Eine stürmisch gefeierte Premiere „Die Ärztin“ am Stadttheater Ingolstadt
Es ist selten, dass das komplette Publikum bei einer Aufführung derart begeistert ist wie am Samstag, den 8. Februar bei der Premiere von „Die Ärztin“: die Zuschauer hält es nach zwei dichten Stunden nicht mehr auf den Sitzen und sie halten Minuten lang stürmische Standing Ovation.
Die Begeisterung galt der sehr freien Adaption von Arthur Schnitzlers „Professor Bernhardi“, des englische Regisseurs und Dramatikers Robert Ickle. Seine Bearbeitung „The Doctor“feierte 2019 Uraufführung in London und wurde von der New York Times zum „das Stück des Jahrzehnts“ erklärt wurde.
Der Ausgangspunkt beider Geschichten ist ähnlich: Ein Mädchen liegt nach einer heimlichen, missglückten Abtreibung im Krankenhaus im Sterben. Der behandelnde Arzt verweigert einem katholischen Priester den Zugang zu der Sterbenden, um dem ahnungslosen Mädchen ein friedliches Sterben zu ermöglichen und ihr so die Todesangst zu ersparen. Während der hitzigen Auseinandersetzung stirbt das junge Mädchen.

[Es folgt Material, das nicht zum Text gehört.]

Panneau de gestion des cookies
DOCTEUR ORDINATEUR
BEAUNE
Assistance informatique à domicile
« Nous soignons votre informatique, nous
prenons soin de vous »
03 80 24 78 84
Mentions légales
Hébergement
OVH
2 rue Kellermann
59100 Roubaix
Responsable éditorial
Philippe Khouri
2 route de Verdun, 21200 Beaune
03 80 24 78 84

In Ickles Drama ist Professor Bernhardi die jüdische Ärztin Ruth Wolff und eine der besten Medizinerinnen des Landes. Sie ist Mitbegründerin und Leiterin eines Forschungsinstituts für Alzheimererkrankungen. Der Vorfall mit dem katholischen Priester schlägt hohe Wellen, wird zu einem politischen und rassistischen Skandal aufgebauscht, bis hin zu einem vernichtenden, medialen Shitstorm. Die komplexen Diskussionen, die ihr Handeln auslöste, arten in ausufernde, moralisierende Identitätsfragen, es geht um Religion contra Medizin, katholisch gegen jüdisch, Rassismus und Frauenfeindlichkeit.Es stehen sich unterschiedliche religiöse und gesellschaftliche Positionen unversöhnlich gegenüber. Die Ärztin, die sich weigert das Spiel mitzuspielen wird auch in ihrem Selbstverständnisses als Fachfrau nicht nur in Frage gestellt, sondern auch vernichtet.

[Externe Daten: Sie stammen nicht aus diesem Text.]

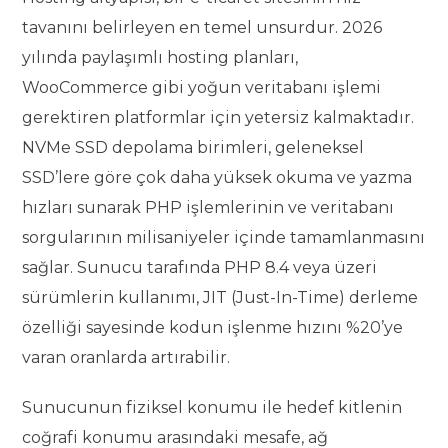
tavanını belirleyen en temel unsurdur. 2026
yılında paylaşımlı hosting planları,
WooCommerce gibi yoğun veritabanı işlemi
gerektiren platformlar için yetersiz kalmaktadır.
NVMe SSD depolama birimleri, geleneksel
SSD’lere göre çok daha yüksek okuma ve yazma
hızları sunarak PHP işlemlerinin ve veritabanı
sorgularının milisaniyeler içinde tamamlanmasını
sağlar. Sunucu tarafında PHP 8.4 veya üzeri
sürümlerin kullanımı, JIT (Just-In-Time) derleme
özelliği sayesinde kodun işlenme hızını %20’ye
varan oranlarda artırabilir.
Sunucunun fiziksel konumu ile hedef kitlenin
coğrafi konumu arasındaki mesafe, ağ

Für die herausragende Inszenierung konnte man Nurkan Erpulat gewinnen Mit Gitti Scherers Drehbühne, auf der mehrere Klinikräumen und einem gemütlichen Wohnzimmer.platziert sind, ist durchgängig ein Szenenwechsel mit schnellen Schnitten möglich. Die herausragende,dichte Inszenierung überzeugt und begeistern durch ein ausnahmslos hervorragendes Ensemble: Diana Marie Müller, Richard Putzinger, Peter, Reisser, Enrico Spohn, Murat Seven, Peter Polgar, Teresa Trauth, Berna Celebi und Julius Böhning. In der Rolle der Ärztin begeisterte die fantastische Viktoria Voss, die ohne Pause während der zwei Stunden auf der Bühne jede Minute absolut präsent ist und überzeugte einmal mehr mit ihrem herausragenden Können.